Training News South Africa

Learn to trust...

Dr Karen Stephenson, an internationally-renowned social network theorist and corporate anthropologist, says the emerging field of network analysis has not yet been ‘commoditised' for the business education market. She believes forward-thinking South African managers should learn how to recognise and make use of the webs of relationships and trust within their organisations.
Dr Karen Stephenson: helping managers find and use their teams' invisible strengths.
Dr Karen Stephenson: helping managers find and use their teams' invisible strengths.

“Network analysis is essentially about the relationships between people in an organisation. These relationships create the real pathways of knowledge - the actual power of an organisation exists in the structure of a human network and not in the architecture of command and control superimposed on it,” explained Dr Stephenson.

She says that today's highly competitive and ever-changing business environment requires leaders who do more than just issue forth orders - it needs leaders who understand the knowledge networks at play within their companies and who can harness them to achieve greater organisational strength and improved business performance.
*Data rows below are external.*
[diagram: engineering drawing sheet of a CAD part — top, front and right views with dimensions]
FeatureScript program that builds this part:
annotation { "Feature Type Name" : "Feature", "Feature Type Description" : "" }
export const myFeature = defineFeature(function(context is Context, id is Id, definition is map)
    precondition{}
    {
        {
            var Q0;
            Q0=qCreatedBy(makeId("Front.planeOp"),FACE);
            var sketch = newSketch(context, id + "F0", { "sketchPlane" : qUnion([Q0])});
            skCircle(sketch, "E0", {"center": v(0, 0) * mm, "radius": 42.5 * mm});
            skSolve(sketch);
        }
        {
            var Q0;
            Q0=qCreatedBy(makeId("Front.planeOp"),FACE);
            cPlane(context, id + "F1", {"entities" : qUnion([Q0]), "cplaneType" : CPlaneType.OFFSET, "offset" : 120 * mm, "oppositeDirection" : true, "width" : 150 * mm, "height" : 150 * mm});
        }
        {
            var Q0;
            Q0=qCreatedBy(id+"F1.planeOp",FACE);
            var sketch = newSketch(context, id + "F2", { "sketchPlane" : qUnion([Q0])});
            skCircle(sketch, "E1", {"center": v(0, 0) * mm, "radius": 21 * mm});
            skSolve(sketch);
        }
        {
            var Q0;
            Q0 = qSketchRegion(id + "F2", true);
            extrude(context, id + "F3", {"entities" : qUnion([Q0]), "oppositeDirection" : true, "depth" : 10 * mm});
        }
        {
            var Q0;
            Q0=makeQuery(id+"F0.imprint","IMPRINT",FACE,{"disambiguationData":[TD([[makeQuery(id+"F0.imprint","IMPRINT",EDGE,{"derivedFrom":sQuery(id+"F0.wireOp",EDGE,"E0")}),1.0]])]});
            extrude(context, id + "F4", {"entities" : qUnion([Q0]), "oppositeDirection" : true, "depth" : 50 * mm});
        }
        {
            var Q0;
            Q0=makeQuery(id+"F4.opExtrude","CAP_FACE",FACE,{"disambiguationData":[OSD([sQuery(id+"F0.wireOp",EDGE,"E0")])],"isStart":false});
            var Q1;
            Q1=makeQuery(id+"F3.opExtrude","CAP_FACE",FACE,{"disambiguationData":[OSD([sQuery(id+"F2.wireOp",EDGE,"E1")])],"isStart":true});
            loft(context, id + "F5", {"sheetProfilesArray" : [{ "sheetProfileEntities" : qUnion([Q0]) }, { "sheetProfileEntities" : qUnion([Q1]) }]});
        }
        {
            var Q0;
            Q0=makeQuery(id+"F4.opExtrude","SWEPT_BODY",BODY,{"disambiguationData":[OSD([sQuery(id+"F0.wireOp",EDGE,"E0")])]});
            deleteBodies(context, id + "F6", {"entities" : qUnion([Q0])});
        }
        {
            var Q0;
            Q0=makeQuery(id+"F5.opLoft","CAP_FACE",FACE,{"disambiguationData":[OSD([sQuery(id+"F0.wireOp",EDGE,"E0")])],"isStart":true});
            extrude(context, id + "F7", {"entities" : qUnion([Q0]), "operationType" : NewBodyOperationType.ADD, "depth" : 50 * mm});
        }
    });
“Managers understand the realm of authority; they live and breathe the hierarchy. What they don't grasp so easily is the network of relationships that riddle their hierarchy. This is because these knowledge networks are built over time from trusted relationships and relationships are not in a rolodex or a file, but invisible.

Hailed in CNN's Business 2.0 as “The Organisation Woman”, Dr Stephenson – formerly of the Harvard School of Design - currently lectures at the Rotterdam School of Management at Erasmus University.